パリに生まれた。王立絵画彫刻アカデミーの画家、ピエール・デュラン(Pierre Dulin: 1669-1748)の学生になり、その後、クロード・ジロー(1673-1722)のスタジオで6年間、学んだ。「雅宴画」のジャンルを流行させることになるアントワーヌ・ヴァトー(1684-1721)もジローの弟子であった。人気になっていた「雅宴画」の代表的な画家になり、1719年に王立絵画彫刻アカデミーの会員に選ばれた。1720年代の終わりに、師のジローとヴァトーが、続けて亡くなり、「雅宴画」のジャンルはヴァトーの弟子だったジャン=バティスト・パテル(1695-1736)とランクレが、リードしていくことになった。

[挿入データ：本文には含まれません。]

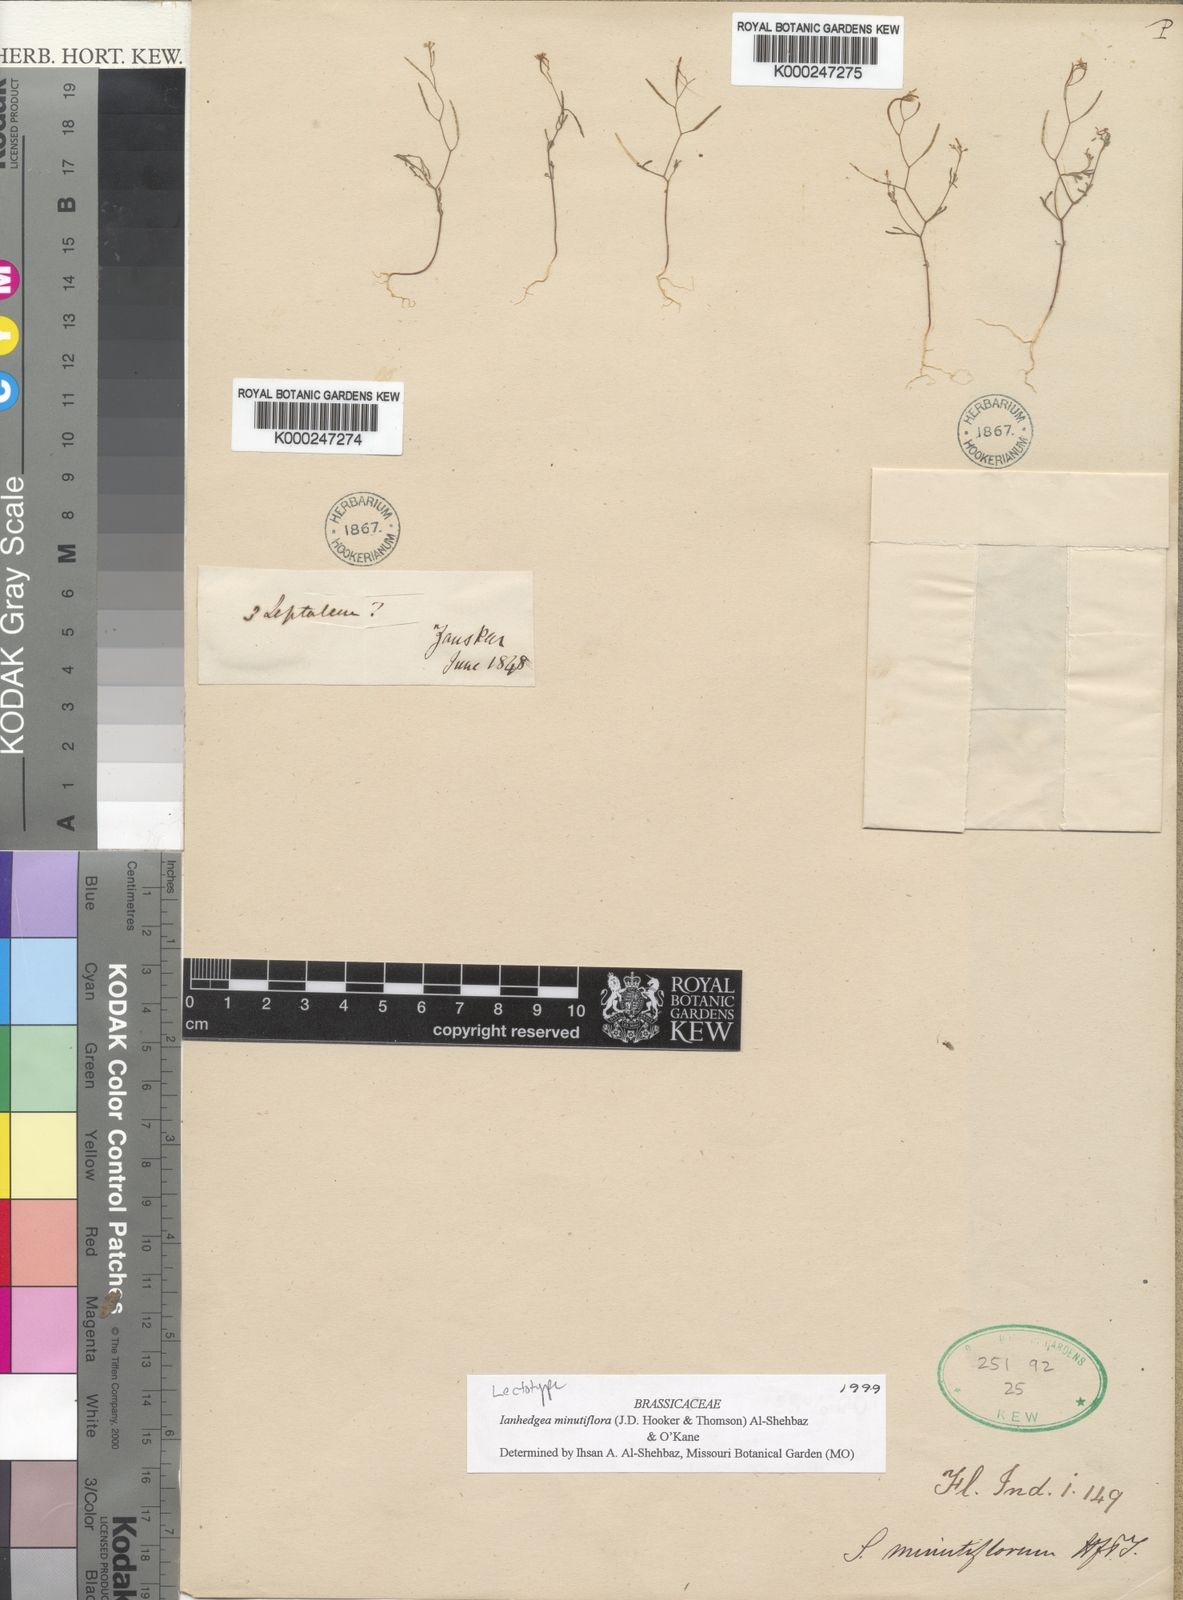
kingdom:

戸外での宴会や村の祭りなどの場面や、劇場で演じられる演目を題材に描き、そのスタイルはヴァトーのスタイルに似ているが、絵画の躍動感はヴァトーに及ばなかったともされる。
人気のある画家になり、1735年に王立絵画彫刻アカデミーの評議員になった。プロイセン王フリードリヒ2世などがランクレの作品を収集し、また多くのランクレの作品は版画にされて出版された。